**Task material:**
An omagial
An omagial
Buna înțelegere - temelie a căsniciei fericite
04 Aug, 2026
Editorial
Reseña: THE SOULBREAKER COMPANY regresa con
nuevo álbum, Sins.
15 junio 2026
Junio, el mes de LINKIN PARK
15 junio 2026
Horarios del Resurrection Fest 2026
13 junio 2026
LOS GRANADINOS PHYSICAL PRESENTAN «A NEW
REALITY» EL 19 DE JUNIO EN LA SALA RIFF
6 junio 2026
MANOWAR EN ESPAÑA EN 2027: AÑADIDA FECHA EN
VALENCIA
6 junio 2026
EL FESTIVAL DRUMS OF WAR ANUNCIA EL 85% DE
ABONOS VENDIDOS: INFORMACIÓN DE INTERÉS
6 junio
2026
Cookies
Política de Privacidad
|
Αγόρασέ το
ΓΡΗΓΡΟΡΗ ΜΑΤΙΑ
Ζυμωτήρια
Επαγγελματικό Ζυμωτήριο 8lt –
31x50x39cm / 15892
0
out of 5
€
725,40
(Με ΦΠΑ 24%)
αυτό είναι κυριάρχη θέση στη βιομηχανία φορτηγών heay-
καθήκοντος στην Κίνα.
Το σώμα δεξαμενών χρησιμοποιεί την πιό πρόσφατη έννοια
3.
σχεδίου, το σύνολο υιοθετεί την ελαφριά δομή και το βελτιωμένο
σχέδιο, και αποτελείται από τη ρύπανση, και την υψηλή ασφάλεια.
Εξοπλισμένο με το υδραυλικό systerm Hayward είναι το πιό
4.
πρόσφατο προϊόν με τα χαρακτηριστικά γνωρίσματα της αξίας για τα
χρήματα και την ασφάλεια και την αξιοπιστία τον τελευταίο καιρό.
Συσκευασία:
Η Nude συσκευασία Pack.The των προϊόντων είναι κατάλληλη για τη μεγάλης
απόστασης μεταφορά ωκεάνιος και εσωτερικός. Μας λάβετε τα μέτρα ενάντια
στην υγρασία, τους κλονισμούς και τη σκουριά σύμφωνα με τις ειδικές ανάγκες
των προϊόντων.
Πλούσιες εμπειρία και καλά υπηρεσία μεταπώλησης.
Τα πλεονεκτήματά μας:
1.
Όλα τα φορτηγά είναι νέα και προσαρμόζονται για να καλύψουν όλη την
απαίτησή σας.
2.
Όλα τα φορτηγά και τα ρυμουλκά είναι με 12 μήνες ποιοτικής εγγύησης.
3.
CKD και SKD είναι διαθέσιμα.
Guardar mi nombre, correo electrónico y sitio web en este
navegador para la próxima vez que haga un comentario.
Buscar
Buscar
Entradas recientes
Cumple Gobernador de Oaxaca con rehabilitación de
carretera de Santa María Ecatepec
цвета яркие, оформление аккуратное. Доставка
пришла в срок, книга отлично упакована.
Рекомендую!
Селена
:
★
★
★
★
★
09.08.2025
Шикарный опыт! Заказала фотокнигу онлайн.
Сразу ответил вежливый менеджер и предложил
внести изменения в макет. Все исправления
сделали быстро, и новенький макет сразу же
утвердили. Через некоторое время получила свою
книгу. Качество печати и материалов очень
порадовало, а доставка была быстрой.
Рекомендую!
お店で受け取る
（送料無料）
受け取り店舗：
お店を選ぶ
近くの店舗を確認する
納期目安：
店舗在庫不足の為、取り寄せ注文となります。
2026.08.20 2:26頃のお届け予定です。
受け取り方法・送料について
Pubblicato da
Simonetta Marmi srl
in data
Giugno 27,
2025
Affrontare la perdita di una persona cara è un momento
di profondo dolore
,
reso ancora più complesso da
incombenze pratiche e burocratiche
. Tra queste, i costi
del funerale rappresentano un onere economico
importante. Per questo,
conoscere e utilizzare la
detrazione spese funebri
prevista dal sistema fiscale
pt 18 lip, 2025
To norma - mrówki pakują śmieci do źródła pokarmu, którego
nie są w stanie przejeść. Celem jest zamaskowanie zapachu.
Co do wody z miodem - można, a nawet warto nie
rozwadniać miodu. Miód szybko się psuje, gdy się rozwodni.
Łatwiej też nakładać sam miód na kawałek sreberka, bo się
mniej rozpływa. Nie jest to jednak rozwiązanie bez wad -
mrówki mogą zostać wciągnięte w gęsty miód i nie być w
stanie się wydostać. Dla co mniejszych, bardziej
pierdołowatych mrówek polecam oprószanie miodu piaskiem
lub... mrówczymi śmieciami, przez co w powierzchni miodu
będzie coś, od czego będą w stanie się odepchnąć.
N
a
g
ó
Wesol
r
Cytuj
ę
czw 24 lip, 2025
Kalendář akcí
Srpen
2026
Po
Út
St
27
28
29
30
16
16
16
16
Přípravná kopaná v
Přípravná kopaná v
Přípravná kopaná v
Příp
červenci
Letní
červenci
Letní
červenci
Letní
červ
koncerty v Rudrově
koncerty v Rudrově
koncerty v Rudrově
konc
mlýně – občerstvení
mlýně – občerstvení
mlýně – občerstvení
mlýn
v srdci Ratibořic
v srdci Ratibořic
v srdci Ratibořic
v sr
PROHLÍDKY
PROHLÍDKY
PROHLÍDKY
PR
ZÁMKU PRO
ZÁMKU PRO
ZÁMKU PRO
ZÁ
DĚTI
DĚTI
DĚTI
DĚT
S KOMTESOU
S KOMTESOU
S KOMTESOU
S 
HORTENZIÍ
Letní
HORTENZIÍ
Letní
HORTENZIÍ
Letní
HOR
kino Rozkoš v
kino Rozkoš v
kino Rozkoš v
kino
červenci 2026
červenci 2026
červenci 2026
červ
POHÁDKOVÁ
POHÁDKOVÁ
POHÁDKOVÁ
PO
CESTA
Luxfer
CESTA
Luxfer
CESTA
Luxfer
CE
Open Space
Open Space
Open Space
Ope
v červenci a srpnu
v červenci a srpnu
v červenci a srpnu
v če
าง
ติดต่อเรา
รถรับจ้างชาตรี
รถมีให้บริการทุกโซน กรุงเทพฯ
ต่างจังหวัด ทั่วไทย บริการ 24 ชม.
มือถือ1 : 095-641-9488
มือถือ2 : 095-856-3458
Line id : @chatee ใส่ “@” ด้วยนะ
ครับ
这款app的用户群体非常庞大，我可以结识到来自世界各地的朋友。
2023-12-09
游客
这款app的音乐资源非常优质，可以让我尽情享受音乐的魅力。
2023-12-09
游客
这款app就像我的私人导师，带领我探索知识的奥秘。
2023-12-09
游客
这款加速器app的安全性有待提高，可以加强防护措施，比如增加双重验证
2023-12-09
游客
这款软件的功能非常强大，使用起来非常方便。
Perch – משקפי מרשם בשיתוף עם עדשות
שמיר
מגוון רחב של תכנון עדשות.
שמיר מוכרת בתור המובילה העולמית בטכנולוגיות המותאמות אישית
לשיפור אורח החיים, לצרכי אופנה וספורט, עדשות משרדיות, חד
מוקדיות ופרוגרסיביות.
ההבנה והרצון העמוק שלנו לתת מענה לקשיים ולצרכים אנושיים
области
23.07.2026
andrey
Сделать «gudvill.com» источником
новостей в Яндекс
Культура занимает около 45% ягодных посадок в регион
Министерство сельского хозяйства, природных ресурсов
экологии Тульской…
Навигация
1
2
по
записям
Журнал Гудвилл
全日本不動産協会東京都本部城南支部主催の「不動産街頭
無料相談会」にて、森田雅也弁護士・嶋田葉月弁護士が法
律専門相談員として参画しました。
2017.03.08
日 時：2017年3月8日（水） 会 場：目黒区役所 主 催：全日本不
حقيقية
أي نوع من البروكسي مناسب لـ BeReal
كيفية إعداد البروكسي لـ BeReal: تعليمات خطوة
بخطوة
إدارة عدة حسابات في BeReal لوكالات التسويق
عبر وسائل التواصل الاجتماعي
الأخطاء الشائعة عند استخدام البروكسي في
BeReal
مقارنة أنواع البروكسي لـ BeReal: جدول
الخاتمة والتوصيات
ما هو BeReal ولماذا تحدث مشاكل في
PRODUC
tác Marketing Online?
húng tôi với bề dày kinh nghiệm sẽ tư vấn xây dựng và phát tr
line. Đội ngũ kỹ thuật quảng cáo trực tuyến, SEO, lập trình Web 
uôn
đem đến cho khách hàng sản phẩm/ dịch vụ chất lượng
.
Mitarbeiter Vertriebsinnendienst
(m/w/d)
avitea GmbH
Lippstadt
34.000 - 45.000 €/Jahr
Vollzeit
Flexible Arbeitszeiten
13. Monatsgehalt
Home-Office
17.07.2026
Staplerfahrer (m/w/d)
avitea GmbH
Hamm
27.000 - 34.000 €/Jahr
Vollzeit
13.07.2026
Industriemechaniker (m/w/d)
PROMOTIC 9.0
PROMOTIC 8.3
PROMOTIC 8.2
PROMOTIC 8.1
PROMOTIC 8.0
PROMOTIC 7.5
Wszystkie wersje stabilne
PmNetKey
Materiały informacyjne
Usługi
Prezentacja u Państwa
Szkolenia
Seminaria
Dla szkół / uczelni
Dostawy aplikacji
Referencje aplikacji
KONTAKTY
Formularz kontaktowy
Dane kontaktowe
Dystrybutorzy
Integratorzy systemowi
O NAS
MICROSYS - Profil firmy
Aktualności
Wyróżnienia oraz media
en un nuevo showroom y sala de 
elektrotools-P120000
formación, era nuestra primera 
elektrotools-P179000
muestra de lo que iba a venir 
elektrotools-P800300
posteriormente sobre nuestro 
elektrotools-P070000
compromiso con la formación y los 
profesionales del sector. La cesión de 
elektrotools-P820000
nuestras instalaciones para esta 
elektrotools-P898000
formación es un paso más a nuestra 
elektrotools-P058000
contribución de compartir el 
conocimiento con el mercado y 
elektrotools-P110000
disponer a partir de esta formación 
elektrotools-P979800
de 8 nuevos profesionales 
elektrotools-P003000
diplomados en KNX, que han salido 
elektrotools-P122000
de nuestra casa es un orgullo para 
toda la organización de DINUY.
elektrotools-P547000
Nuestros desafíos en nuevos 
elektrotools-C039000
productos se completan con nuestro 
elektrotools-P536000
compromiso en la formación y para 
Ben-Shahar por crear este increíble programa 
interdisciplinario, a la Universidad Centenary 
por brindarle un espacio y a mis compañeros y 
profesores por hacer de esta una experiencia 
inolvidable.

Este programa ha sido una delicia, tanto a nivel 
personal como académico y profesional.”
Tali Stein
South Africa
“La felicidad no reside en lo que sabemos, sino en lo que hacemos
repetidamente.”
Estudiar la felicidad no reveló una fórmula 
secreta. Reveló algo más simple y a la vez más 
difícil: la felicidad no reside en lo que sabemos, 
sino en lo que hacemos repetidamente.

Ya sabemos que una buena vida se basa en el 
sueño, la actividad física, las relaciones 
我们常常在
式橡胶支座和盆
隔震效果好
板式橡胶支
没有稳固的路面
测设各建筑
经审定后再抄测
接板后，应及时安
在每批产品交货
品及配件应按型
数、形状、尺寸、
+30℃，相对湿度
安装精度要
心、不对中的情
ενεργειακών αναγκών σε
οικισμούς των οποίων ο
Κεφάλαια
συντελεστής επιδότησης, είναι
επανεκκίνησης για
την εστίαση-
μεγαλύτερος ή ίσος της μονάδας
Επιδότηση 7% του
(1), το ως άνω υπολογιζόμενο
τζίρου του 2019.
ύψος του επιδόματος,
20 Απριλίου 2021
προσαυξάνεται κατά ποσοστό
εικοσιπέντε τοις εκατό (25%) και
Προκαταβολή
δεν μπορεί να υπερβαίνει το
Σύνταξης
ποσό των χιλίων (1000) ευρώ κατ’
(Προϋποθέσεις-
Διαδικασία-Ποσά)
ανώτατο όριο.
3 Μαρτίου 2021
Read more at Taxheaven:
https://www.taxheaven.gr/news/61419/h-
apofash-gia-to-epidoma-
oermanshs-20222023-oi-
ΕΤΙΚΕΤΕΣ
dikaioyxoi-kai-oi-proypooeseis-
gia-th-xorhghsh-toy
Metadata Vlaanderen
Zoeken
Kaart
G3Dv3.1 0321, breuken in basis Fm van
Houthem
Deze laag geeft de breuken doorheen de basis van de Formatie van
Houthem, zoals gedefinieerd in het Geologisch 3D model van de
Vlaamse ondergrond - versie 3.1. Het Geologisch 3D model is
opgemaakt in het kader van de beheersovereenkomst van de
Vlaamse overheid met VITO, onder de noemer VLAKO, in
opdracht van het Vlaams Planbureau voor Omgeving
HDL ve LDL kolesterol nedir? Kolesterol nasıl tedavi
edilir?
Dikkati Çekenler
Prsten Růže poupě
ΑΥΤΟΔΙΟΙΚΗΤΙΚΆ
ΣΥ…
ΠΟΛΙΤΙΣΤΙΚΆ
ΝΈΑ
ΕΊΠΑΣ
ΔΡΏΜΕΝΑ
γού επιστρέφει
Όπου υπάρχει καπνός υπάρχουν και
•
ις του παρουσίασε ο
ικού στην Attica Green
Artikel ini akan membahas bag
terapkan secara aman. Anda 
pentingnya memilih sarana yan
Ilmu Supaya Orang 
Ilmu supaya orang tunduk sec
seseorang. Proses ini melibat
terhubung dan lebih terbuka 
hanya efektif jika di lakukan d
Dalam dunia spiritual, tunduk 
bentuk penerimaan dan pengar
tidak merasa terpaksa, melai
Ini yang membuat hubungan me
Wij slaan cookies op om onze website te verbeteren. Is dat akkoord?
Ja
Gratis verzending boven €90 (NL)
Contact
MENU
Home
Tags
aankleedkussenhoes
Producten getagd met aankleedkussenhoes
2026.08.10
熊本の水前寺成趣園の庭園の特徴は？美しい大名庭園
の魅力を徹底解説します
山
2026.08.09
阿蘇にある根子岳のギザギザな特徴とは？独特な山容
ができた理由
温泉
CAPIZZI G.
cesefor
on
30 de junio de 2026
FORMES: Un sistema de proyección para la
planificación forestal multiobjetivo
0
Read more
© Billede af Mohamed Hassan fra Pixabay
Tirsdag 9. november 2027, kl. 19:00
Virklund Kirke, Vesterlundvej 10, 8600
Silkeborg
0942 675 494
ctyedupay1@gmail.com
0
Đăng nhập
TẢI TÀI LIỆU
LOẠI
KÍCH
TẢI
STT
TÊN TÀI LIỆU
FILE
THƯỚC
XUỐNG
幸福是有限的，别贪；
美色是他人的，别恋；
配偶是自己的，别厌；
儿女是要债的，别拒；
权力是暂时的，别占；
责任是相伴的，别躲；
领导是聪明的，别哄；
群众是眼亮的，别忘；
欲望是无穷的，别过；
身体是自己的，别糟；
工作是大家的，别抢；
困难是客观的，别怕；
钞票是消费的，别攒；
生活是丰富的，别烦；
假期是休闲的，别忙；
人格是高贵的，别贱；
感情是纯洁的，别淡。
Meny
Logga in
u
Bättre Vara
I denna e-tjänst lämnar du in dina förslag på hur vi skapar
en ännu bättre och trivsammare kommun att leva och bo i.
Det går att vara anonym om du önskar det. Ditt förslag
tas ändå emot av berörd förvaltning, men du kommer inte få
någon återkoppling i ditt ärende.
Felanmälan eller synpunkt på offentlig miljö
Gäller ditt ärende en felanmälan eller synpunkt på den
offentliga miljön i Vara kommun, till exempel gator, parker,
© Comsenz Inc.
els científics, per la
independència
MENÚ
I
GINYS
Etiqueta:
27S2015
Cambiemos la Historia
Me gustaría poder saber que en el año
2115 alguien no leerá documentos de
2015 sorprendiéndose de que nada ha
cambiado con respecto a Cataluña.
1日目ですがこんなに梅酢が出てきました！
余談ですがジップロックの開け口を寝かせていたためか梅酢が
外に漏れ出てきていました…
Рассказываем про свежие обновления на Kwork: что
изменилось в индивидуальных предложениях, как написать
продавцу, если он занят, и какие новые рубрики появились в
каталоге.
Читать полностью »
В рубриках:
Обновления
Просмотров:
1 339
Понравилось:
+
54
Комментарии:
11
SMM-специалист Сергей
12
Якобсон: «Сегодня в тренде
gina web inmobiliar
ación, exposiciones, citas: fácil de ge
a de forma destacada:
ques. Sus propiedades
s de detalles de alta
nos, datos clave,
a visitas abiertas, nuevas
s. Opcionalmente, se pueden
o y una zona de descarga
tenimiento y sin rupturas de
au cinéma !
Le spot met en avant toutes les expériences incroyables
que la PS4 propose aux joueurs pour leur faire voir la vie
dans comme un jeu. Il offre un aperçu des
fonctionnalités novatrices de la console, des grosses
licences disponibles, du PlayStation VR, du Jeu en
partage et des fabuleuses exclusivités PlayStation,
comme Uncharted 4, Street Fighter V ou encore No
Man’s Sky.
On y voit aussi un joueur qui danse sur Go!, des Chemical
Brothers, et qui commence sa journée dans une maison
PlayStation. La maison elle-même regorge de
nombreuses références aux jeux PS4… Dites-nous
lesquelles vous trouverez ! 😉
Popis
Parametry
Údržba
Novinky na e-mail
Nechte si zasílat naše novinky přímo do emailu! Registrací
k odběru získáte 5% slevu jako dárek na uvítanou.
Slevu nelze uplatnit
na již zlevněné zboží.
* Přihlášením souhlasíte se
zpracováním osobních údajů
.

**Exercise brief:** Could you format the listing above, from its first line through the line containing "καθήκοντος στην Κίνα.", as a JSON list of strings with one string per line and blank lines omitted?

**Finished task:**
[
  "An omagial",
  "An omagial",
  "Buna înțelegere - temelie a căsniciei fericite",
  "04 Aug, 2026",
  "Editorial",
  "Reseña: THE SOULBREAKER COMPANY regresa con",
  "nuevo álbum, Sins.",
  "15 junio 2026",
  "Junio, el mes de LINKIN PARK",
  "15 junio 2026",
  "Horarios del Resurrection Fest 2026",
  "13 junio 2026",
  "LOS GRANADINOS PHYSICAL PRESENTAN «A NEW",
  "REALITY» EL 19 DE JUNIO EN LA SALA RIFF",
  "6 junio 2026",
  "MANOWAR EN ESPAÑA EN 2027: AÑADIDA FECHA EN",
  "VALENCIA",
  "6 junio 2026",
  "EL FESTIVAL DRUMS OF WAR ANUNCIA EL 85% DE",
  "ABONOS VENDIDOS: INFORMACIÓN DE INTERÉS",
  "6 junio",
  "2026",
  "Cookies",
  "Política de Privacidad",
  "|",
  "Αγόρασέ το",
  "ΓΡΗΓΡΟΡΗ ΜΑΤΙΑ",
  "Ζυμωτήρια",
  "Επαγγελματικό Ζυμωτήριο 8lt –",
  "31x50x39cm / 15892",
  "0",
  "out of 5",
  "€",
  "725,40",
  "(Με ΦΠΑ 24%)",
  "αυτό είναι κυριάρχη θέση στη βιομηχανία φορτηγών heay-",
  "καθήκοντος στην Κίνα."
]